Fukushima – Keine Entwarnung

„Fukushima sollte letzte Atomkatastrophe sein“

Neckarwestheim. (pm) Wie jedes Jahr seit der Katastrophe in Fukushima fanden zum vierten Jahrestag in ganz Deutschland Demonstrationen und Mahnwachen statt. Gemeinsames Motto war: Fukushima – keine Entwarnung. Aus dem Neckar-Odenwald-Kreis nahmen am vorletzten Sonntag etliche Menschen an der Demonstration am Atomkraftwerk Neckarwestheim teil, wo seit März 2011 einer der beiden Blöcke abgeschaltet ist. Zur Teilnahme an dieser zentralen Veranstaltung im Südwesten hatte die Initiative AtomErbe Obrigheim zusammen mit anderen Gruppen aufgerufen. Die Japanerin Masami Kato übermittelte bei der Kundgebung die Grüße der Menschen, die gegen die Wiederinbetriebnahme des Atomkraftwerks bei Kyoto demonstrierten. Sie berichtete, dass die große Mehrheit der japanischen Bevölkerung wegen der ungelösten Probleme und der weiter fortschreitenden Verseuchung von Luft, Meer und Erde um Fukushima eine atomstromfreie Gesellschaft will. Mit nach Hause nehmen konnte sie die Grüße und Solidaritätsbekundungen der rund 3000 DemonstrationsteilnehmerInnen, die sich für einen Atomausstieg jetzt und weltweit aussprachen.

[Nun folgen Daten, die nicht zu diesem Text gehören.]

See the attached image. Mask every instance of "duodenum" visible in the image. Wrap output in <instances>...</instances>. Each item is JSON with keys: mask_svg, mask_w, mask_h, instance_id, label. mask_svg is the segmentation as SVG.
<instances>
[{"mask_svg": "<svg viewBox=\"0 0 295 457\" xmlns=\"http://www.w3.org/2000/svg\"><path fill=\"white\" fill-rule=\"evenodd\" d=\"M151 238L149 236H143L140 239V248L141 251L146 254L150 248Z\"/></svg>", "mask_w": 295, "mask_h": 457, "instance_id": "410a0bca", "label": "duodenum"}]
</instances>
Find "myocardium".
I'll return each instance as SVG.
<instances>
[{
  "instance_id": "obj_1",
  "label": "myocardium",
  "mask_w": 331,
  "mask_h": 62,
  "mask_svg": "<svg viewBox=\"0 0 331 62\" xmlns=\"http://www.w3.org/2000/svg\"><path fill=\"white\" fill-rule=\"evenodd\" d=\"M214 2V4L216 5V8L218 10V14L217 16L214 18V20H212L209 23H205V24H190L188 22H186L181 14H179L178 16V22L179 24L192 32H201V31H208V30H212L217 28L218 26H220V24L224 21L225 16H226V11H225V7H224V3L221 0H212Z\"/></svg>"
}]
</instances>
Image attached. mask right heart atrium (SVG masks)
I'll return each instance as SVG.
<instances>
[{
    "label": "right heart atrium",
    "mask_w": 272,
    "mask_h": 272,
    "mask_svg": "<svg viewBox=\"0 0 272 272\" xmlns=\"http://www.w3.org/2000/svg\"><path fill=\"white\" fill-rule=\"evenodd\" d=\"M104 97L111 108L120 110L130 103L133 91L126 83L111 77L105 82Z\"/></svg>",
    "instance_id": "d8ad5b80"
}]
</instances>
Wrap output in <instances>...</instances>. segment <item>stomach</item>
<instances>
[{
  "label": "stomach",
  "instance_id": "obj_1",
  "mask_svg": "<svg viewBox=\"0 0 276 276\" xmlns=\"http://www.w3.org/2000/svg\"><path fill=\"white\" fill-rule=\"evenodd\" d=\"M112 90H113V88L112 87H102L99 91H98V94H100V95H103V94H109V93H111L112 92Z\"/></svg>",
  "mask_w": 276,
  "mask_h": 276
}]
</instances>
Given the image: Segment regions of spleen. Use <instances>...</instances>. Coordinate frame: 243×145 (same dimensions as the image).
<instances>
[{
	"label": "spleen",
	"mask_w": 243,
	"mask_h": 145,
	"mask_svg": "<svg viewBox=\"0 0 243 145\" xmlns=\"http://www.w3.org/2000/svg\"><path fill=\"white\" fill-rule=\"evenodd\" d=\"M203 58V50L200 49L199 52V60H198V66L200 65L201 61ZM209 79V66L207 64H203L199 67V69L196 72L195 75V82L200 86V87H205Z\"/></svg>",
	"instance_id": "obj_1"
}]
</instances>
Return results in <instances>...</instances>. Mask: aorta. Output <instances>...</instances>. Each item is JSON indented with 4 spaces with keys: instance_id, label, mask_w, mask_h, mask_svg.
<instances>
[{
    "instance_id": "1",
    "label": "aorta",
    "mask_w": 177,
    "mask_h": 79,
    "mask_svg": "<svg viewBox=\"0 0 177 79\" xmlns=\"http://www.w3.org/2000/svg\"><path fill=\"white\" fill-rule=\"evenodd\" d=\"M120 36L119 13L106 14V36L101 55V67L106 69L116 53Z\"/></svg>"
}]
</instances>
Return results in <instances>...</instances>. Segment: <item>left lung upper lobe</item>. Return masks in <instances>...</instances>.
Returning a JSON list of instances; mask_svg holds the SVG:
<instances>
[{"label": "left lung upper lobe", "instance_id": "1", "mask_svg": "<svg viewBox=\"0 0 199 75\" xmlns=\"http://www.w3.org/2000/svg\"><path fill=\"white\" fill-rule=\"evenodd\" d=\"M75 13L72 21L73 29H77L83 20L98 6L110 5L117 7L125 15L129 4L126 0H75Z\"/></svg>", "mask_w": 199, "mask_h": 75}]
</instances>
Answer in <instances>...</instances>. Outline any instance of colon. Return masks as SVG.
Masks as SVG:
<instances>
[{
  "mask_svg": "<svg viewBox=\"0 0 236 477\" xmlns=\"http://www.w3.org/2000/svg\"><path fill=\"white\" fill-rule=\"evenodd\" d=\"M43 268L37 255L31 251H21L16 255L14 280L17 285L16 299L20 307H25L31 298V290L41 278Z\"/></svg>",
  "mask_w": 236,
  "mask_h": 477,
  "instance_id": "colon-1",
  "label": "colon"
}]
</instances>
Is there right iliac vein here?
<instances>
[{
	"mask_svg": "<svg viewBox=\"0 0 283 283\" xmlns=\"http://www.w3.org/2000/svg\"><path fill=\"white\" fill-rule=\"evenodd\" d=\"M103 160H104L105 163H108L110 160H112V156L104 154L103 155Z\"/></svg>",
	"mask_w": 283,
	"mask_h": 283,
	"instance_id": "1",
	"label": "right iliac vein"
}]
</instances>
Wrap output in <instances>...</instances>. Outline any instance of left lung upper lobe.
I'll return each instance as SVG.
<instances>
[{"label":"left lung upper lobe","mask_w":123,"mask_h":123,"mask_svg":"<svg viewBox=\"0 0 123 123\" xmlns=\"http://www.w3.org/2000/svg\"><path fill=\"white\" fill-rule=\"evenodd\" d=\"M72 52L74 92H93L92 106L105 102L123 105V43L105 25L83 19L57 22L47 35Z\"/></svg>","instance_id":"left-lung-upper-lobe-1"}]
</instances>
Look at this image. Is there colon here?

Am Jahrestag selbst, dem 11. März, fand sich dann ein Kreis von Menschen zur Mahnwache  zusammen, die der Einladung der Initiative AtomErbe Obrigheim gefolgt waren. Hans-Detlef Ott vom Kreisvorstand B90/Grüne erinnerte daran, dass Wissenschaftler schon nach der Atomkatastrophe von Tschernobyl 1986 berechnet hätten, dass so ein Ereignis alle 25 Jahre passieren könnte. Fukushima sei eine Bestätigung dafür. „Der Atomausstieg und die Energiewende müssen dringend vollständig durchgeführt werden, bevor sich eine weitere Atomkatastrophe ereignet“, so Gertrud Patan, Mitglied der Initiative. Mit den Atomkatastrophen von Harrisburg/USA 1979, Tschernobyl/Ukraine 1986 und Fukushima/Japan 2011 gebe es genug schlimme Erfahrungen mit dieser veralteten Technologie. Völlig unklar sei, wie eine solche Katastrophe im dicht besiedelten Deutschland bewältigt werden könne.

Zu einem vollständigen Atomausstieg gehöre aber auch die Schließung der Uran-Anreicherungsanlage in Gronau und der Brennelemente-Fabrik in Lingen, wo Brennelemente für den weltweiten Export hergestellt würden und kein Ende vereinbart sei. Kritisiert wurde von den Teilnehmenden auch, dass die EU die Subventionierung des in Hinkley Point/England geplanten Atomkraftwerks für 35 Jahre akzeptiert hat. Mit einer Schweigeminute zum Gedenken an die Opfer der Katastrophe in Fukushima beschlossen die Teilnehmenden die Mahnwache.